Wonderful read, Ed. Thanks for posting it.

Berlin is what feels like my real home, but until the last couple of years, I had not thought it possible to live there again. Then I got old and realized that in the face of mortality, no risk is too great, at least in the longer view. And the older one is, the longer the view can be, oddly enough.

Anyway, my Berlin is a basket of fragments--fragments of memory, of history, of recent experience, of fantasy, of self-delusion, of dread and hope. (Is this cliched enough for you yet?) They give material to build a foundation for a new life there, if I choose it. All the variables spread across our own behavior and circumstances and the randomness of existence make it simultaneously impossible to predict and a lot of fun to play with.

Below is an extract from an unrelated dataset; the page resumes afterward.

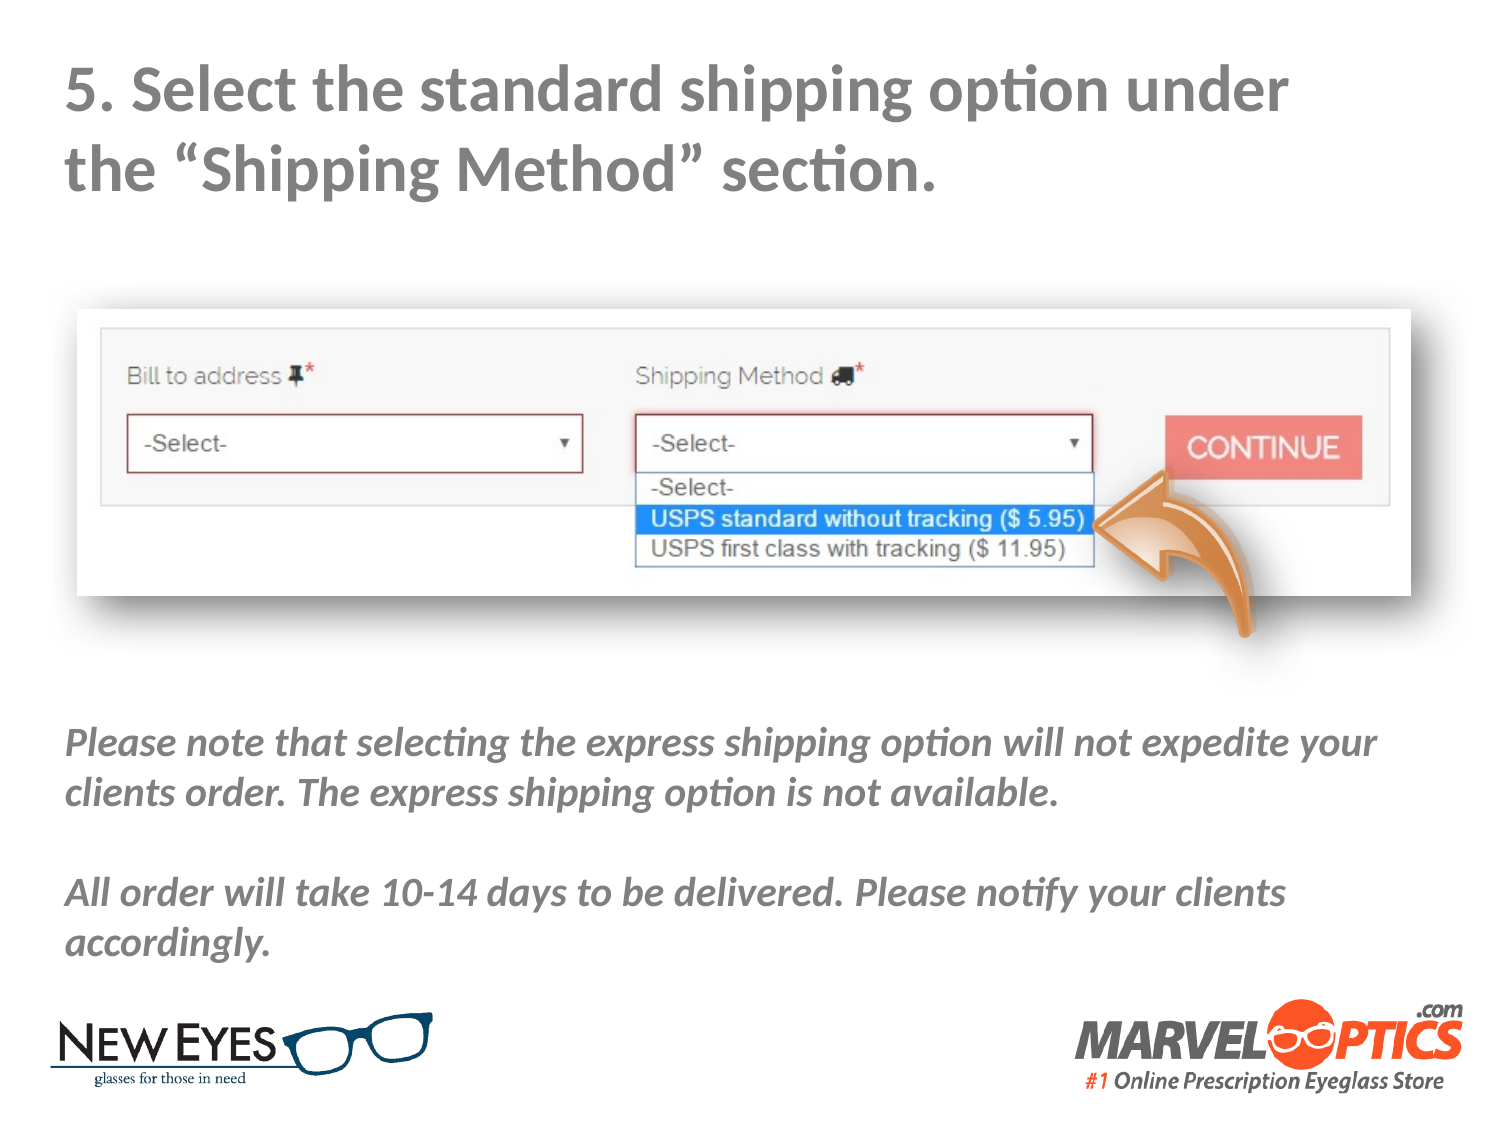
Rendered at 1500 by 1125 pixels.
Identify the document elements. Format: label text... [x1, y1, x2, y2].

Berlin is now a place for radical-posing bourgeois refugees. I count myself among them, for ill or good. And Berlin is cool.

Ed Ward said...

Scraps: Yeah, I agree. Not only that, there's also sometimes a disconnect between the various arts. I like Baroque music just fine; the architecture and painting not so much.

Olaf: I wish you luck, and would certainly recommend a reality check before making the leap.

Bowleserised: It depends on who's wearing it and how badly she wants me to pull it off.

Anonymous said...

ed i was in france recently and thought of you. not a foodie myself but thought i might try something on your behalf - i had an exquisite appetizer "Emince' de Poire au Vin rouge et Magret de Canard fume' au". i wasn't sure what was what when it showed up, thinking the red thing was a beet until it slowly dawned on me that it was a pear soaked in red wine. very tasty. this was followed up by a "Filet de Perche Beurre Meuniere" which was overcooked and negligible, but the delicious "Croquant praline au Chocolat" made up for it...

you see how we put ourselves out for you!

Dr. Sardonic said...

I hadn't seen that Biedermeier-Bionade article about Prenzlauer Berg in the Zeit. Pretty brutal stuff.